How can these things be?  How can a comfortable life be left behind? How can a grown adult be born again? How can water and Spirit make a new heart?  How can God love the world this much?

“God so loved the world…”  Not God so tolerated the world. Not God so rolled his eyes at the world.  God so loved the world…that he…what?  Sent an army of avenging angels to clear up the place?  No.  Did he send lightning bolts to blow up the Roman senate?  No.  Did he send earthquakes, fire, floods, to punish the evil doers.  No.  He sent a baby…a little thing.  And through that little thing, he changed everything.

And here’s the thing. When St David said, “Do the little things,” he was not advocating small ambition. He was pointing to daily faithfulness.

The small choices.  The quiet prayer before you answer that email that has enraged you. The generosity given, without counting cost.  The gift of time to a person who just needs someone to listen, for five minutes.  The courage to say, “I don’t understand — but I’m willing to be taught.”

Abram’s obedience was a little thing.  Nicodemus’ night-time visit was a little thing.  A baby born in Bethlehem was, outwardly, a very little thing.  But, as that famous poem reminds us, all the Kings that ever ruled, all the navies that ever sailed; none have had the impact on the world of that one, solitary life – lifted up, as Jesus says, like the serpent in the wilderness.  Lifted up, on his cross of sacrifice, that all may look to him and draw inspiration.

Here’s another thing…from that little conversation with Nicodemus, in the dark of the night.  Jesus says “the wind blows where it chooses. You hear the sound of it, but you do not know where it comes from or where it goes.”  The Holy Spirit is like Welsh weather. You think you’ve understood it, and then it shifts entirely.

You cannot manage the Spirit. You cannot scrum it into submission. You cannot put it on a spreadsheet. You can only open yourself to it.  And that is deeply uncomfortable for respectable church people. 

We would quite like to stay as we are, thank you. Mildly improved, perhaps. A little more spiritual. Slightly kinder. But fundamentally the same.  But Jesus says: No. You have to be born again. Born from above. Let God re-make you.  Which sounds ever so dramatic. It implies, to some ears, dramatic experiences of being filled up with God, of speaking in strange tongues. And that may happen, for some.  But, really, for most people, it begins with little things.

Turning up to worship when it would be easier to settle in with the Sunday papers.

Lighting a candle with a child and remembering that God’s love is real.

Praying for people on the prayer list — even the ones whose names we struggle to pronounce.

Singing a Welsh hymn with gusto even if we are from Hampshire.

Little things.

And here is the deep encouragement of St David’s Day in Lent: You do not have to save the world. That’s God’s job.  You just have to look for where God is already at work, and join in.

You do not have to fix the Church. Christ is already building it. Patiently.  And inviting you to take part.

You do not have to win every match.  Though if anyone from the Welsh Rugby Union is listening, prayer is available after the service.

What you are invited to do — what I am invited to do — is this:

Go, when God says go.
Listen, when God prompts you to listen.
Give, when holding on to your money would be safer.

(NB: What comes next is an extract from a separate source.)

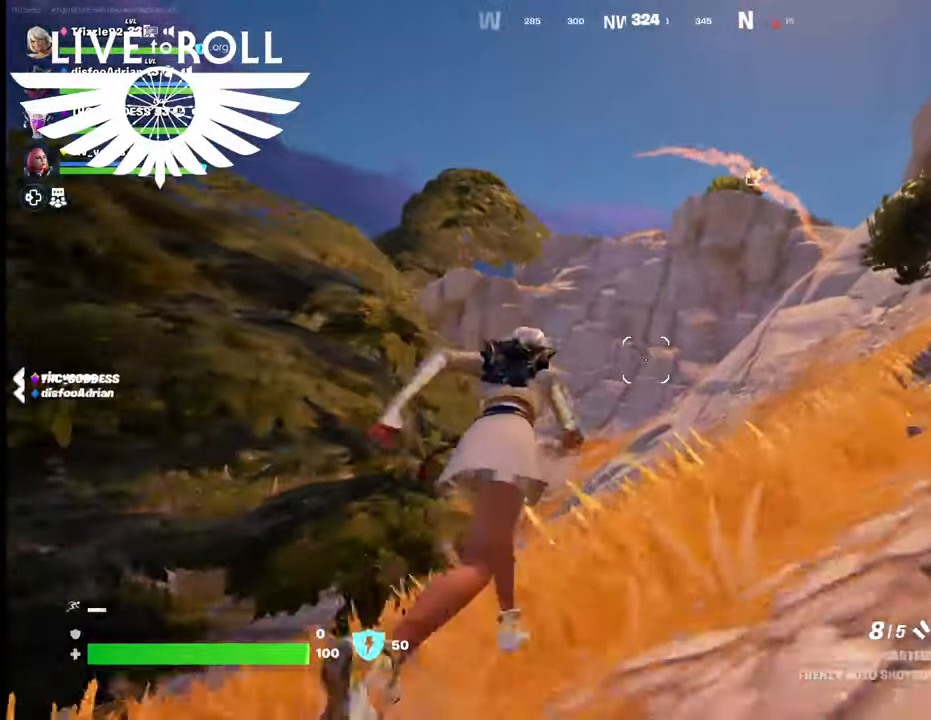
{"buttons": [], "left_stick": "up", "right_stick": "center", "events": []}
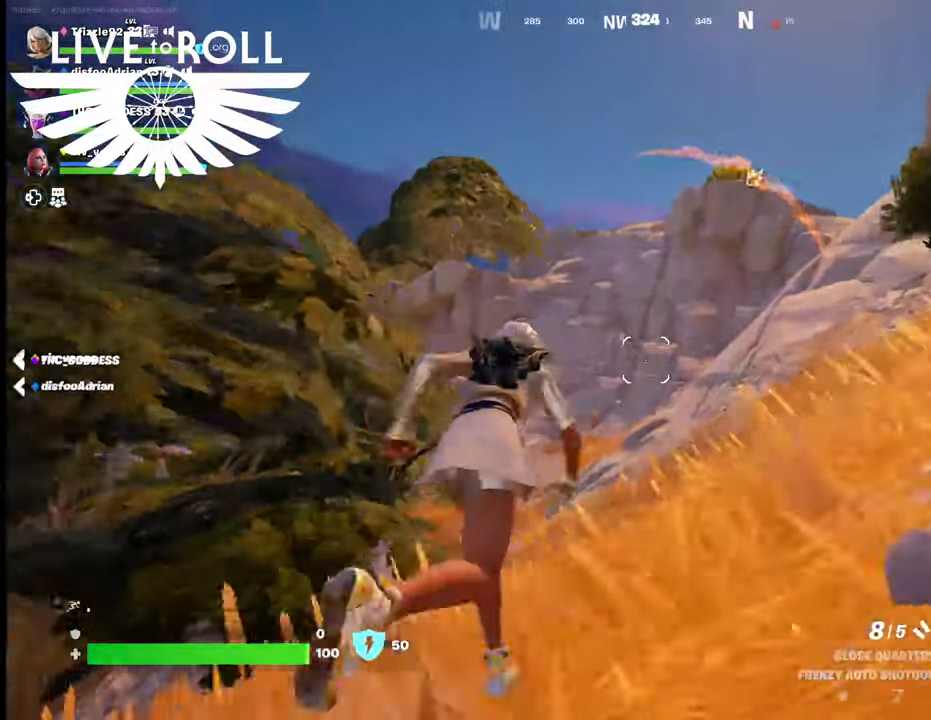
{"buttons": [], "left_stick": "up", "right_stick": "center", "events": []}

Ask your questions, like Nicodemus.
Allow yourself to be re-made.
And do the little things.

Because the kingdom of God does not usually arrive with dragons or seas of daffodils.  It arrives in obedience.  In the small things.  In baptismal water. In bread and wine. In daily faithfulness.

And one day — perhaps when the roof nearly lifts during Cwm Rhondda — we glimpse that Kingdom.  Not because we have been magnificent.  But because God so loved the world. And still does. Amen.